Евдокия подивилась решительности митрополита: всегда себя тихоней держал.
Подъехали. Вначале повозка Киприана, за ней - великой княгини. Возле ворот и на стене, на счастье, простых людишек не оказалось - либо упились, либо потеряли бдительность.
Киприан спрыгнул на каменные плиты, подступился к главному стражнику:
- Открывай!
- Не велено.
- Кем не велено?! Не видишь, кто перед тобой?..
- Вижу.
- Тогда открывай!
- Не велено.
- Ах, мать твою… - с уст Киприана сорвалось непристойное слово. - Васька!
На свет факелов вышел Тупик с обнаженным мечом.
- Чего ждешь?! Откры-ы-вай! - командовал Киприан…
Через несколько минут повозки оказались за кремлевской стеной. Вскоре митрополит повернул в сторону Твери, великая княгиня с детьми в сопровождении Тупика и его товарищей направилась в Кострому.
Молодой литовский князь Остей, внук Ольгерда… Прослышав, что в Кремле верховодит чернь, Дмитрий Иванович послал его из Костромы навести порядок. К сожалению, летописи умалчивают, чей был сын Остей. Но скорее всего - Дмитрия Брянского.
Собравшиеся в Кремле условились не только не выпускать никого, но и не впускать. Но, увидев князя с ратью, обрадовано открыли ворота.
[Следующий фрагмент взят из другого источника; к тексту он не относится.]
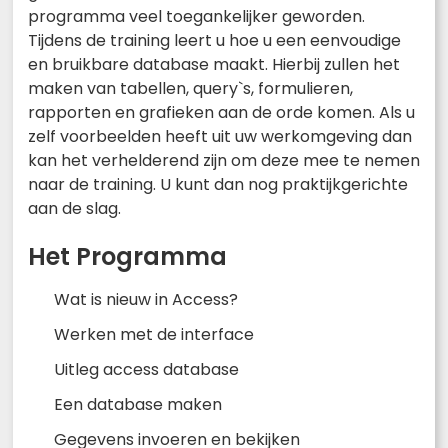
programma veel toegankelijker geworden.
Tijdens de training leert u hoe u een eenvoudige
en bruikbare database maakt. Hierbij zullen het
maken van tabellen, query`s, formulieren,
rapporten en grafieken aan de orde komen. Als u
zelf voorbeelden heeft uit uw werkomgeving dan
kan het verhelderend zijn om deze mee te nemen
naar de training. U kunt dan nog praktijkgerichte
aan de slag.
Het Programma
Wat is nieuw in Access?
Werken met de interface
Uitleg access database
Een database maken
Gegevens invoeren en bekijken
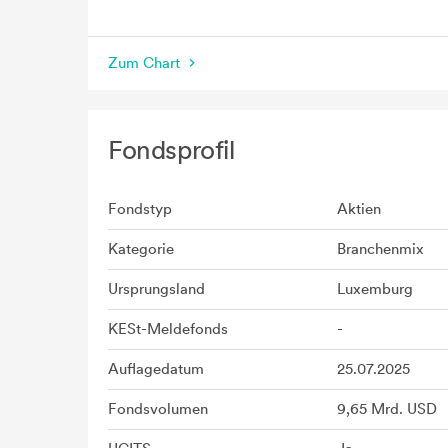
seit Beginn
Zum Chart
Fondsprofil
Fondstyp
Aktien
Kategorie
Branchenmix
Ursprungsland
Luxemburg
KESt-Meldefonds
-
Auflagedatum
25.07.2025
Fondsvolumen
9,65 Mrd. USD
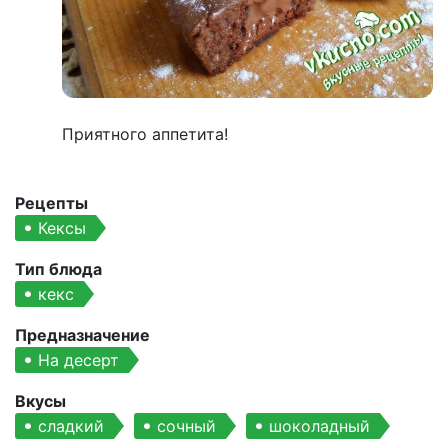
Приятного аппетита!
Рецепты
Кексы
Тип блюда
кекс
Предназначение
На десерт
Вкусы
сладкий
сочный
шоколадный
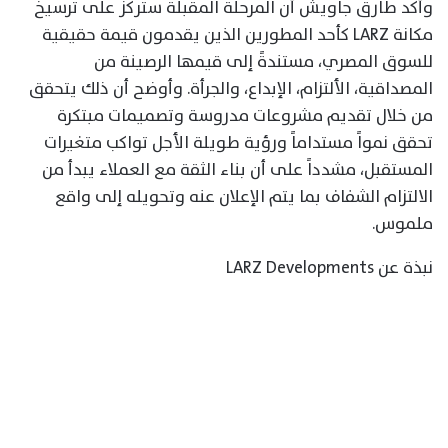
وأكد طارق جاويش أن المرحلة المقبلة ستركز على ترسيخ
مكانة LARZ كأحد المطورين الذين يقدمون قيمة حقيقية
للسوق المصري، مستندةً إلى قيمها الرصينة من
المصداقية، الألتزام، الإبداع، والجرأة. وأوضح أن ذلك يتحقق
من خلال تقديم مشروعات مدروسة وتصميمات مبتكرة
تحقق نمواً مستداماً ورؤية طويلة الأجل تواكب متغيرات
المستقبل، مشدداً على أن بناء الثقة مع العملاء يبدأ من
الالتزام الشفاف بما يتم الإعلان عنه وتحويله إلى واقع
ملموس.
نبذة عن LARZ Developments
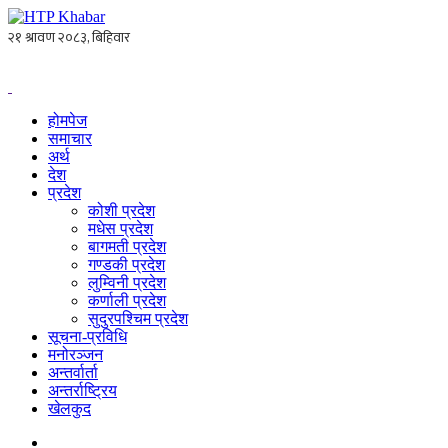
होमपेज
समाचार
अर्थ
देश
प्रदेश
कोशी प्रदेश
मधेस प्रदेश
बागमती प्रदेश
गण्डकी प्रदेश
लुम्विनी प्रदेश
कर्णाली प्रदेश
सुदुरपश्चिम प्रदेश
सूचना-प्रविधि
मनोरञ्जन
अन्तर्वार्ता
अन्तर्राष्ट्रिय
खेलकुद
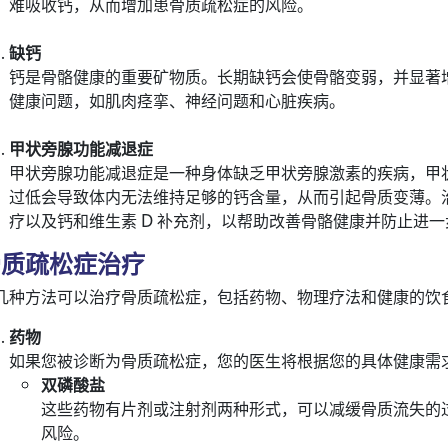
难吸收钙，从而增加患骨质疏松症的风险。
缺钙
钙是骨骼健康的重要矿物质。长期缺钙会使骨骼变弱，并显著
健康问题，如肌肉痉挛、神经问题和心脏疾病。
甲状旁腺功能减退症
甲状旁腺功能减退症是一种身体缺乏甲状旁腺激素的疾病，甲
过低会导致体内无法维持足够的钙含量，从而引起骨质变薄。
疗以及钙和维生素 D 补充剂，以帮助改善骨骼健康并防止进
骨质疏松症治疗
几种方法可以治疗骨质疏松症，包括药物、物理疗法和健康的饮
药物
如果您被诊断为骨质疏松症，您的医生将根据您的具体健康需
双磷酸盐
这些药物有片剂或注射剂两种形式，可以减缓骨质流失的
风险。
Несмотря на юный возраст, Остей был умен, великодушен и обладал даром убеждения. Он не стал грозить, а лишь попросил организоваться и вооружиться. Мечами опоясались и взяли в руки копья не только земледельцы, но даже священники.
Нашли несколько «тюфяков» - малых пушек, только что принятых на вооружение, и установили их на башнях над воротами. Сюда же поставили воинов с тяжелыми самострелами; из них можно было не только пускать стрелы, но и, благодаря специальному прикладу, метать камни. Затащили на стены и медные котлы, чтобы кипятить воду и варить смолу.
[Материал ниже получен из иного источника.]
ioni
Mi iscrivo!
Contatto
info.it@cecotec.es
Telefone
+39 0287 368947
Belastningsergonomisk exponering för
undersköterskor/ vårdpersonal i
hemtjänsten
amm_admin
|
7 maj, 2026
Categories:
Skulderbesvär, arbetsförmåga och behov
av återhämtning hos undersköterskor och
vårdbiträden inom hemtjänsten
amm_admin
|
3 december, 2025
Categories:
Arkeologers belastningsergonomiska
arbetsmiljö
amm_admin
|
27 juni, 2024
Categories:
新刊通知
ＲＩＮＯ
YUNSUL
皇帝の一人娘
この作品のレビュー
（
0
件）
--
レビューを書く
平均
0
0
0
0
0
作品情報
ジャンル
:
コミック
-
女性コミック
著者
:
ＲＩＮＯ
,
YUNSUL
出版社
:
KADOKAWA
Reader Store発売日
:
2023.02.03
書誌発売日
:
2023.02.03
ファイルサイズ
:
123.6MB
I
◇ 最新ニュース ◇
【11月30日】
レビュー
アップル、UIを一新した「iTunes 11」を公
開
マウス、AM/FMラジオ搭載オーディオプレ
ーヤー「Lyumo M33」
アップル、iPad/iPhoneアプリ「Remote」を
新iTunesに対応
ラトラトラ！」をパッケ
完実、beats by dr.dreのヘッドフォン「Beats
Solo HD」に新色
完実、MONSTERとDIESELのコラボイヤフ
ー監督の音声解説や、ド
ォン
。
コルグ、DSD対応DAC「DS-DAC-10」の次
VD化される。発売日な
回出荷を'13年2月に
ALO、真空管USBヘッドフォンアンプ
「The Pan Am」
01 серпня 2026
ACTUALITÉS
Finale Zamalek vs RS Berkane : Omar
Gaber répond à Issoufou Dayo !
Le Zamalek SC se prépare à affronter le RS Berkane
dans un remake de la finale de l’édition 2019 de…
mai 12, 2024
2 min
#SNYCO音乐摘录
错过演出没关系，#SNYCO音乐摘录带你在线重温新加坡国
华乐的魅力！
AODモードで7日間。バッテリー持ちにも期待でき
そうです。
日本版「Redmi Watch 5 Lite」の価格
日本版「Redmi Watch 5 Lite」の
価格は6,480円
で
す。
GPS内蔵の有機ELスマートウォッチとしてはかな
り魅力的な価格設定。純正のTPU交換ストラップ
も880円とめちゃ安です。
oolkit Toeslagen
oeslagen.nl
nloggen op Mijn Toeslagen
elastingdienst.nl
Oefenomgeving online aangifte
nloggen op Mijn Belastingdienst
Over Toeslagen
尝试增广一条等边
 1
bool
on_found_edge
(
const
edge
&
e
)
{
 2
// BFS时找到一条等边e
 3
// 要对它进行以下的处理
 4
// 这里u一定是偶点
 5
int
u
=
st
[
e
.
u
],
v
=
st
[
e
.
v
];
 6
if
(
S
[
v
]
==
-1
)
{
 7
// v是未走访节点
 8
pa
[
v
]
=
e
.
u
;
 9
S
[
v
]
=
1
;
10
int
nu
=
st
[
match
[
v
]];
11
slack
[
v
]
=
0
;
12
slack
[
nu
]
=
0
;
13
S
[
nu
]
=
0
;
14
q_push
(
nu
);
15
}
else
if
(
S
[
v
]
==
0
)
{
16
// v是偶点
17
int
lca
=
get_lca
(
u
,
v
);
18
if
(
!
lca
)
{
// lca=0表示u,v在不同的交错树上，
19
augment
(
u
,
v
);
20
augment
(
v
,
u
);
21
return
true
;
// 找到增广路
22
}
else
Ближе к полудню 23 августа со стен увидели, как за Яузой и далее появился черный дым и к небу взметнулись языки огня.
- Аленушка, милая, дак это наши дома заполыхали! - запричитала мать Игнатия Стыря.
Молодая женщина стала успокаивать:
- Ничего, ничего, вот вернутся наши, побьют врага. Тогда новые дома построим. Краше прежних.
Стоявший рядом с самострелом купец-суконщик обратился к молодице:
- Умеешь утешать. Чья будешь-то?
- Жена дружинника князя Владимира Андреевича Серпуховского.
- Хороший князь. Да что-то его и слыхом не слыхать…
- Еще услышишь! - осерчала Алена и отошла в сторону.
После полудня этого же дня у стен Кремля на низкорослых проворных лошадках появились первые ордынцы; среди них выделялся сидящий на белом скакуне племянник хана Акмола, в блестящем шлеме и кожаных латах, скрепленных медными бляхами.
Под стены Кремля он привел всего лишь тумен, пусть и главный, но один. Остальные вел сам Тохтамыш.
Ордынцы Акмолы подошли с напольной стороны и стали «за три стрелища от града» - то есть на расстоянии трех полетов стрелы. От темной массы войска отделились двое и приблизились вплотную к кремлевским стенам.
- Великий коназ во граде?
- Нету его в Москве, - ответили сверху. - А мы и без него башку вам оторвем. Только суньтесь…
Ордынцы отъехали к своему ту мену. Когда передали эти слова Акмоле, тот заулыбался - он уже давно догадался, что в Кремле Дмитрия не было: много на стенах было нетрезвых, которые вели себя развязно - дудели в дудки и пищали, кривлялись, а то, сняв порты, показывали срамные места.
А тем временем в Костроме Дмитрий Иванович не мог пока набрать необходимое число ратников, чтобы выступить на помощь Москве. Некоторые князья шли к нему со своими полками, но, завидя летучие отряды Тохтамыша, которые сжигали все на своем пути, поворачивали назад, думая тихо отсидеться в своих вотчинах. Другие же вообще не трогались с мест.